I endeavored the whole day to find the right time to coax her to tell me her Story.
I suppose he was not hurt by her reaction , because he understood that she meant all the pains of their life as a sum, starting with 'their story' and ending with what she was feeling that morning, sitted on the bed, looking out over Utah lake from the bay window, her eyes shielded with white cups still from cataract surgery. After all, Dad and I had her fly her to the States after we got an urgent message from Erica, while we were still on our last days of our Holy Land Tour in Athen Greece, that she was in a diabetic shock and to hurry home.

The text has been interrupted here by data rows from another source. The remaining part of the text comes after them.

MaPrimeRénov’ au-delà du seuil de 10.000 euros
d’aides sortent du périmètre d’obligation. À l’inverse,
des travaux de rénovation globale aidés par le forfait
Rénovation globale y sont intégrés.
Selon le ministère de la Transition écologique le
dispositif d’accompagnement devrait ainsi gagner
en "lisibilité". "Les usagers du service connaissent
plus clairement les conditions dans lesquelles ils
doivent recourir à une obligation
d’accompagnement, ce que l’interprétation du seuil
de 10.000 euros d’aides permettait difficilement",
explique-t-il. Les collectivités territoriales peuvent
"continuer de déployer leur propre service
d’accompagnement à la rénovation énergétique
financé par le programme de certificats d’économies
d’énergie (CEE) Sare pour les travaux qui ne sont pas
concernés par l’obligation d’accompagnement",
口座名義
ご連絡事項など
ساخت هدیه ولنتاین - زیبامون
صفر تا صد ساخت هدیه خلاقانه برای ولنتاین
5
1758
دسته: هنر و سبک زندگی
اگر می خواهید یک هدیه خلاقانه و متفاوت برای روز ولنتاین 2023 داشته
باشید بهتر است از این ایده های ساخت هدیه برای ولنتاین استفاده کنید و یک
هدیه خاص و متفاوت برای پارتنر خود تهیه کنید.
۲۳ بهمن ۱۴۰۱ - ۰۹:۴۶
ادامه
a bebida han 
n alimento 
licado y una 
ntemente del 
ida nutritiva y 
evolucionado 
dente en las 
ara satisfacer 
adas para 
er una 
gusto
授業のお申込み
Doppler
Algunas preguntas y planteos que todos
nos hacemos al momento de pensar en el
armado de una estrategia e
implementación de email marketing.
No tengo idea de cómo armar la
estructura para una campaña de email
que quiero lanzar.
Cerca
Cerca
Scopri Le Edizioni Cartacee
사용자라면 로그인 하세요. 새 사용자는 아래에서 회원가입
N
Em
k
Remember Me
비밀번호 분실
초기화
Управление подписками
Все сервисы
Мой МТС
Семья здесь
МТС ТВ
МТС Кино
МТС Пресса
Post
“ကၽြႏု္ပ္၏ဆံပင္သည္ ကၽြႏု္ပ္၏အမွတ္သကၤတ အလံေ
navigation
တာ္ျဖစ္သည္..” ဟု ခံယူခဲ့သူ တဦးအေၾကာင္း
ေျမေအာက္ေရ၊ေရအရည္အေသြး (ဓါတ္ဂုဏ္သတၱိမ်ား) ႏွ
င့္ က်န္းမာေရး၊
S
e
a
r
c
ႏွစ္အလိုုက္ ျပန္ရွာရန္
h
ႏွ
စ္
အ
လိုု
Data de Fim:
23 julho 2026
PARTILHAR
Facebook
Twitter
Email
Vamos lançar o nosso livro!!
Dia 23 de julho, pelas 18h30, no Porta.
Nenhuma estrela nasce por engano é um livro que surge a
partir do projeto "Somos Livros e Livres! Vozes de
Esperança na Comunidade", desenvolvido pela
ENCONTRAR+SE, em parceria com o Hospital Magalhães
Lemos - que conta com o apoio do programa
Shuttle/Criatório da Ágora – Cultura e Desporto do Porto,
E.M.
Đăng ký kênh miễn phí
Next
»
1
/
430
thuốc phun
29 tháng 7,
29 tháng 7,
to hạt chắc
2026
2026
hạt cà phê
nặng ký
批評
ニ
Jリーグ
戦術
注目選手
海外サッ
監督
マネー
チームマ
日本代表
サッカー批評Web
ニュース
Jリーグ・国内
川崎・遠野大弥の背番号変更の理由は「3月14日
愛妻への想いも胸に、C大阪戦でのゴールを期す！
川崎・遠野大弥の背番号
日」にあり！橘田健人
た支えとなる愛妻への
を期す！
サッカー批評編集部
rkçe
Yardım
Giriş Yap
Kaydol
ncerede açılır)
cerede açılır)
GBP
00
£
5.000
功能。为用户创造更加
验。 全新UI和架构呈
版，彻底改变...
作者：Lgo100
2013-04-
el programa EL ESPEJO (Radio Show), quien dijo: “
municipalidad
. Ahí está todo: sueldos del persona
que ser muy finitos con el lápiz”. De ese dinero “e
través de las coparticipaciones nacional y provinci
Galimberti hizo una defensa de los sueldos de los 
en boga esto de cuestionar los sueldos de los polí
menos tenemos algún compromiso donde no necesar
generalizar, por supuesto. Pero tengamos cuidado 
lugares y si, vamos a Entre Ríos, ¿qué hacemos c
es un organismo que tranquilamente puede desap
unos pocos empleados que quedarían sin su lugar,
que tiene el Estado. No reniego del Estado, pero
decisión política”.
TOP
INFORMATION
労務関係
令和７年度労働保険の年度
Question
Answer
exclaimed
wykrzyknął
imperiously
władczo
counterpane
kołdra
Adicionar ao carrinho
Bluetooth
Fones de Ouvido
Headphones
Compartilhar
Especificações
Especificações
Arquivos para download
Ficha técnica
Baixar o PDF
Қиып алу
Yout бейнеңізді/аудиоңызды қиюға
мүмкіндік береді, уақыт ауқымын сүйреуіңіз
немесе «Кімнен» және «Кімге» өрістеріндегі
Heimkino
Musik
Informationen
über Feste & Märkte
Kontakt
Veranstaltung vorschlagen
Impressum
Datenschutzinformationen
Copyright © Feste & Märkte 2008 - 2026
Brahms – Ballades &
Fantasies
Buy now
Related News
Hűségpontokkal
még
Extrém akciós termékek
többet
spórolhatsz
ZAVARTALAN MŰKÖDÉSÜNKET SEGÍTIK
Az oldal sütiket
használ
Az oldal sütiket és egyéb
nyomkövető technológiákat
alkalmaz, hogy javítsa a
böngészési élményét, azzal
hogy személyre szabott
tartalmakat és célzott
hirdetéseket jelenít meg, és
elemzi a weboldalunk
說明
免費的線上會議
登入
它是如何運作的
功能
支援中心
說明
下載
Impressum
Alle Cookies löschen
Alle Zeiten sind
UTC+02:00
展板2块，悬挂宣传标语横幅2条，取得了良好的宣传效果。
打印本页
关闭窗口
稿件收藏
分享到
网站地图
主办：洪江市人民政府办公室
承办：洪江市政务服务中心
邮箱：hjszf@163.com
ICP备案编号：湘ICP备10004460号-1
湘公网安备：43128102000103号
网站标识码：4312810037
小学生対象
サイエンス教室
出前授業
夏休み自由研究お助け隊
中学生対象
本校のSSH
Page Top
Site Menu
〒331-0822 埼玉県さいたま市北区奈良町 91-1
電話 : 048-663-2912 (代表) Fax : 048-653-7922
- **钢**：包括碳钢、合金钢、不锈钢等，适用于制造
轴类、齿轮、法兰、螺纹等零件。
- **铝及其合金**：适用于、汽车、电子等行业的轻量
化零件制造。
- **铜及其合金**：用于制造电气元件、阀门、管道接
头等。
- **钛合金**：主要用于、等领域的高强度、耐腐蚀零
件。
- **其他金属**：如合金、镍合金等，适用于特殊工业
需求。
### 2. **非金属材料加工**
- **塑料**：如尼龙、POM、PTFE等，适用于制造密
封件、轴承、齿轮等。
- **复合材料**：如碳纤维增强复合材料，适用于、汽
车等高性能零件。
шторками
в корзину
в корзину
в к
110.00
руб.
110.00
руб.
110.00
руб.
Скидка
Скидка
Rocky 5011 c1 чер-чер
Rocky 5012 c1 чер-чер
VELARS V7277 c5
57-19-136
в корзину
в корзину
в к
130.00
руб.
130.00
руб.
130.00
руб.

A generation later I still keep garlic, ginger, and dried orange peels religiously as a staple in my cupboard. They make me feel well kept, warm, well nourished, and complete- more accomplished. I am sure that is the way aunt Karesty's grand mother feels when she insist on black olives on her Holiday table. You will have to ask Karesty for that tale.

3 comments:
I wanted to tell you that I really enjoy the stories and look forward to reading them. thanks for taking the time to write them down for us.
Hey Bret, thanks, but I am amazed I haven't got a reaction yet about the Frenchman observation...especially from Erica!
I'm loving the stories. Thank you for taking the time to record the family history!! Love ya!